Peter Freedman saw danger in the unfamiliar faces around him. It was August 1850, and he had come to Philadelphia looking for parents he had not seen in decades—not since he was separated from them as a child and sold south. The journey from Alabama had been long and arduous, but now that he was here, he was unsure if he should have come. Would he even recognize his parents if he saw them? It had been more than 40 years, after all.

He had good reason to be wary. Though he was now legally free, having purchased his own freedom after decades of bondage, he’d heard stories of kidnappers who were on the lookout for unsuspecting Black men like him. Some of these kidnappers even posed as abolitionists.

Upon arriving in the city, Freedman went to the boardinghouse of James Bias, a Black doctor he was told he could trust. Bias was out of town. Instead, his wife, “a bright mulatto woman, with a kind smile and a pleasant voice,” as Freedman later recalled, welcomed the visitor and arranged for a guide to help him look for his parents.

The two men walked around the city, inquiring among Black men and women they met if any had known a man named Levin and his wife, Sidney, who had lost two children 40 years prior. Freedman and the guide spent two days conducting their search with no success.
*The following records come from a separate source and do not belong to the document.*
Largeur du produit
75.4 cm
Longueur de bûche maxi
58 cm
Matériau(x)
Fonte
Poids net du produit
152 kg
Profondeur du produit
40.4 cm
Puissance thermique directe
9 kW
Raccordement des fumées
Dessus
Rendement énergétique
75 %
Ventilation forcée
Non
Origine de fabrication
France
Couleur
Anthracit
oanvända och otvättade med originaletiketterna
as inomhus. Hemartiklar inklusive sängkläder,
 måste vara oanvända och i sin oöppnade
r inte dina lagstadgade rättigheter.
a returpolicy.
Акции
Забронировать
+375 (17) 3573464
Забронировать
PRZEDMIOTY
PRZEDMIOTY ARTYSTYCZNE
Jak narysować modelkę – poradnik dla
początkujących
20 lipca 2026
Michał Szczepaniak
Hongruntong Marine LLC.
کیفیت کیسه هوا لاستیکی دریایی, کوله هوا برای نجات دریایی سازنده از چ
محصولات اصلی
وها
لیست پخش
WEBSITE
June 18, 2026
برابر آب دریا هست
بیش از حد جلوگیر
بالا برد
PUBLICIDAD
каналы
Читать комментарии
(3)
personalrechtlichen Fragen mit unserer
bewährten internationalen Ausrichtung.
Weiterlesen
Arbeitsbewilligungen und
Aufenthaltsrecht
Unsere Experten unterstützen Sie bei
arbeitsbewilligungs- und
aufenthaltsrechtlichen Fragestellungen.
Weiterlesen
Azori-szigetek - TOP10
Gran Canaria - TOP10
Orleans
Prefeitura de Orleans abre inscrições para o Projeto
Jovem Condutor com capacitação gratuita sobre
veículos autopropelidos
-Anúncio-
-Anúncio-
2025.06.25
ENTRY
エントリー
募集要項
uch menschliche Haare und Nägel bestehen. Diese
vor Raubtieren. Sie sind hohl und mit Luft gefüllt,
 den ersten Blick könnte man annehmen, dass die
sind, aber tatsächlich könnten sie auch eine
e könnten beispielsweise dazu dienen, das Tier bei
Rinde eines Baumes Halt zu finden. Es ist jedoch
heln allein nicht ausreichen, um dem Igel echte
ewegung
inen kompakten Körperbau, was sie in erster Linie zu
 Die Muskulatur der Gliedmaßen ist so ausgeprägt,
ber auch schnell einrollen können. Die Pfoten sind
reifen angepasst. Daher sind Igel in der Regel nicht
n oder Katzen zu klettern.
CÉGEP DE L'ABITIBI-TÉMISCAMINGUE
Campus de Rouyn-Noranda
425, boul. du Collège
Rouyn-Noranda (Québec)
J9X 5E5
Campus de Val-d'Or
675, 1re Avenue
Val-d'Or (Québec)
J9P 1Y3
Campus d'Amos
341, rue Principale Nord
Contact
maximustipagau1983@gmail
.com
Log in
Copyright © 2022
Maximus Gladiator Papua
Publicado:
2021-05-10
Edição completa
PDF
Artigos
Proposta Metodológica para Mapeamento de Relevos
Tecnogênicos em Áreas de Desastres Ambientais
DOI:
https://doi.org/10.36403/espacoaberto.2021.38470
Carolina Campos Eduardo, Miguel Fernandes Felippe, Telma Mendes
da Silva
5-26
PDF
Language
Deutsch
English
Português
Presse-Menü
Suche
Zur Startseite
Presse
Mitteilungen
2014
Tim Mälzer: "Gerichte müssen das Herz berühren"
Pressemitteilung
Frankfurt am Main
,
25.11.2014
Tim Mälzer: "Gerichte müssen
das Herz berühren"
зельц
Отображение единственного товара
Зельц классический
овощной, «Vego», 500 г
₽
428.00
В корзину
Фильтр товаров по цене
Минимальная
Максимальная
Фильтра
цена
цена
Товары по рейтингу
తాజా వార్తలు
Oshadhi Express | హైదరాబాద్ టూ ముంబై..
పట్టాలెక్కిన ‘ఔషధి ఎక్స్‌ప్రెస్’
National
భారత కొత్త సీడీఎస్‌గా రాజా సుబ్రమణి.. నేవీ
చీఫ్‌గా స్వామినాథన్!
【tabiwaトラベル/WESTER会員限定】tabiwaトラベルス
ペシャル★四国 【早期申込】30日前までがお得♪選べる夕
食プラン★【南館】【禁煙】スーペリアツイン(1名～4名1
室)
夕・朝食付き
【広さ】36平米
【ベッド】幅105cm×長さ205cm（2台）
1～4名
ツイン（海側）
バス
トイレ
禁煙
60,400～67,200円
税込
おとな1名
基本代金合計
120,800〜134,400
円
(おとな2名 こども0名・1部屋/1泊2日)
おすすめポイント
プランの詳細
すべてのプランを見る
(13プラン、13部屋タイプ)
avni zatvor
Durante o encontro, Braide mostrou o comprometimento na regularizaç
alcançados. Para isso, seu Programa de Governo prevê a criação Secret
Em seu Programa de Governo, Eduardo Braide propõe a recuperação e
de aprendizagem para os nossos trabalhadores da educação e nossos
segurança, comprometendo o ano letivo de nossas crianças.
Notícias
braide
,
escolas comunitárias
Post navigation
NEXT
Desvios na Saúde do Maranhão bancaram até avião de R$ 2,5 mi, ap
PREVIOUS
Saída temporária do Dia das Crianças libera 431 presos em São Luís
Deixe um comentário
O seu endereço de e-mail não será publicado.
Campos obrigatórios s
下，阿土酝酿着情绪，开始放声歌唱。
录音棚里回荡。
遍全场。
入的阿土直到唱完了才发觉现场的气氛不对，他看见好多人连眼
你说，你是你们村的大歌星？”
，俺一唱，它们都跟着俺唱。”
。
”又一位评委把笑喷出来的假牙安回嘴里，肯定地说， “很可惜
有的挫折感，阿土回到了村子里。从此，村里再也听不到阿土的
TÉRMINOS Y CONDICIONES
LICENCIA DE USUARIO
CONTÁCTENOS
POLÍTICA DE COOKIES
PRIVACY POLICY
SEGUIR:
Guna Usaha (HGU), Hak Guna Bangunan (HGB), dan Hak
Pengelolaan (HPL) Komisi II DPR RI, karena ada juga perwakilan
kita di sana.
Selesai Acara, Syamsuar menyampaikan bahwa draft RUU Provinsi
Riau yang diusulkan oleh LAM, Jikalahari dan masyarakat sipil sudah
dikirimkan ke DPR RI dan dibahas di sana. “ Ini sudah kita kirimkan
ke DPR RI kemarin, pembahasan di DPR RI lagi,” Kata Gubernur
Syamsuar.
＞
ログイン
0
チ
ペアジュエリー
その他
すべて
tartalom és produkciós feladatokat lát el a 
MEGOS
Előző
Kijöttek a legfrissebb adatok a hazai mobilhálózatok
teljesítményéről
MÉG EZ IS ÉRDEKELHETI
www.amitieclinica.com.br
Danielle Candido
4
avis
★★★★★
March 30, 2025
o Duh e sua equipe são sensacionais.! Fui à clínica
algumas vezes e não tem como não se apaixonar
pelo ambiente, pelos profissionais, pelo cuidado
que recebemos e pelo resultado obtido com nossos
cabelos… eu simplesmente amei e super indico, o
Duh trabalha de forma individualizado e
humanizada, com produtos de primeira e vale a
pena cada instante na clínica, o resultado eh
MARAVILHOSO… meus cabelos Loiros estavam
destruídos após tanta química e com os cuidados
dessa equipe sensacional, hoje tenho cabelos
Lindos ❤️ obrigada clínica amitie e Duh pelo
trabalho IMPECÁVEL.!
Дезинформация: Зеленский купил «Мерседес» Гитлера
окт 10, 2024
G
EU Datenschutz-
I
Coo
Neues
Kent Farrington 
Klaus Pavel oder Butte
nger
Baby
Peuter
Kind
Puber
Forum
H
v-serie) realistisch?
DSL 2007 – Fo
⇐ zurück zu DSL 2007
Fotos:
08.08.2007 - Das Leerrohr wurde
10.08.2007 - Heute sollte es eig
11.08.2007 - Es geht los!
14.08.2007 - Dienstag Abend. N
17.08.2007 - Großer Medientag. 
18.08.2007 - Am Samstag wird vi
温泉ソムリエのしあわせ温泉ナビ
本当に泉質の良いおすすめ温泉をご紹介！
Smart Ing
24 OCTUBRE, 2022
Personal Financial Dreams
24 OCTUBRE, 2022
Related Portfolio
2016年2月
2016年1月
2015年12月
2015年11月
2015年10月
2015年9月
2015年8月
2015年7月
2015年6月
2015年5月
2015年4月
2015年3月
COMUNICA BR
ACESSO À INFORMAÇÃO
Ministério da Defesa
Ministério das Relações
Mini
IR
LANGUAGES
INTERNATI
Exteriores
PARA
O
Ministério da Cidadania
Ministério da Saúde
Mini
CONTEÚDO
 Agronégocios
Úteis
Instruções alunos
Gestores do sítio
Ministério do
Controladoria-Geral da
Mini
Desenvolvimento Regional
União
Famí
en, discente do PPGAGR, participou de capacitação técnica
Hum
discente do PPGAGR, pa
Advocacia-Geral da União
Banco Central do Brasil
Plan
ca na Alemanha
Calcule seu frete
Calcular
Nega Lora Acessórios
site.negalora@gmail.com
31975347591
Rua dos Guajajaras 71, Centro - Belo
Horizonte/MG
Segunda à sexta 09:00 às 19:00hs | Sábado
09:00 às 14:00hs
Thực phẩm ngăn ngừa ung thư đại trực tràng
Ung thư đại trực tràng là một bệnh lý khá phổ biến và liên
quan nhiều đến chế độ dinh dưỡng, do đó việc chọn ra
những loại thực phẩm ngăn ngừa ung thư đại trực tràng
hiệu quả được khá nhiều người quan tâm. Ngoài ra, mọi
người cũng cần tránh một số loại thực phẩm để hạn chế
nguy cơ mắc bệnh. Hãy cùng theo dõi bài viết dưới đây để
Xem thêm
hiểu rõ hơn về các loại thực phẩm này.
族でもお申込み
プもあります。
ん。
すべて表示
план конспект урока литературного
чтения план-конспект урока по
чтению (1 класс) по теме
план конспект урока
At this point, Eliza Bias suggested Freedman go to the local Pennsylvania Anti-Slavery Society office, to speak to a man named William Still who worked there and might be able to help him.

It was about 6 in the evening when Freedman set out with his guide. He had the sense that the guide did not believe his story, and this only accentuated his anxiety. When they finally reached the office, Freedman peered through the window and saw a young Black man, neatly dressed, writing at a desk.

When they entered, the young man, tall and dark-skinned with short-cropped hair and strong features, rose to greet them.

Still was not yet 30. He was born free in New Jersey in 1821, the youngest of 18 children, to parents who had been enslaved, and from an early age was drawn to the antislavery struggle. In time, he would rise to prominence as a leader of the abolitionist movement, and he would continue his work on behalf of Black rights in the decades following the Civil War. When he died in 1902, he was one of the most famous and respected Black men in America; newspapers across the country called him “the father of the Underground Railroad.” But there was perhaps no moment in his life more remarkable than this unlikely but pivotal encounter one August night with a man he had never met.

It was unlikely, but no coincidence, because Still had placed himself at the center of a vast network of people who were committed to aiding fugitives from slavery in their dangerous flight north. This network was built on word of mouth, on carefully compiled records, on letters and telegraph wires, on steamship lines, railroad tracks, and country roads, all converging on Still and the Anti-Slavery Society’s Philadelphia office.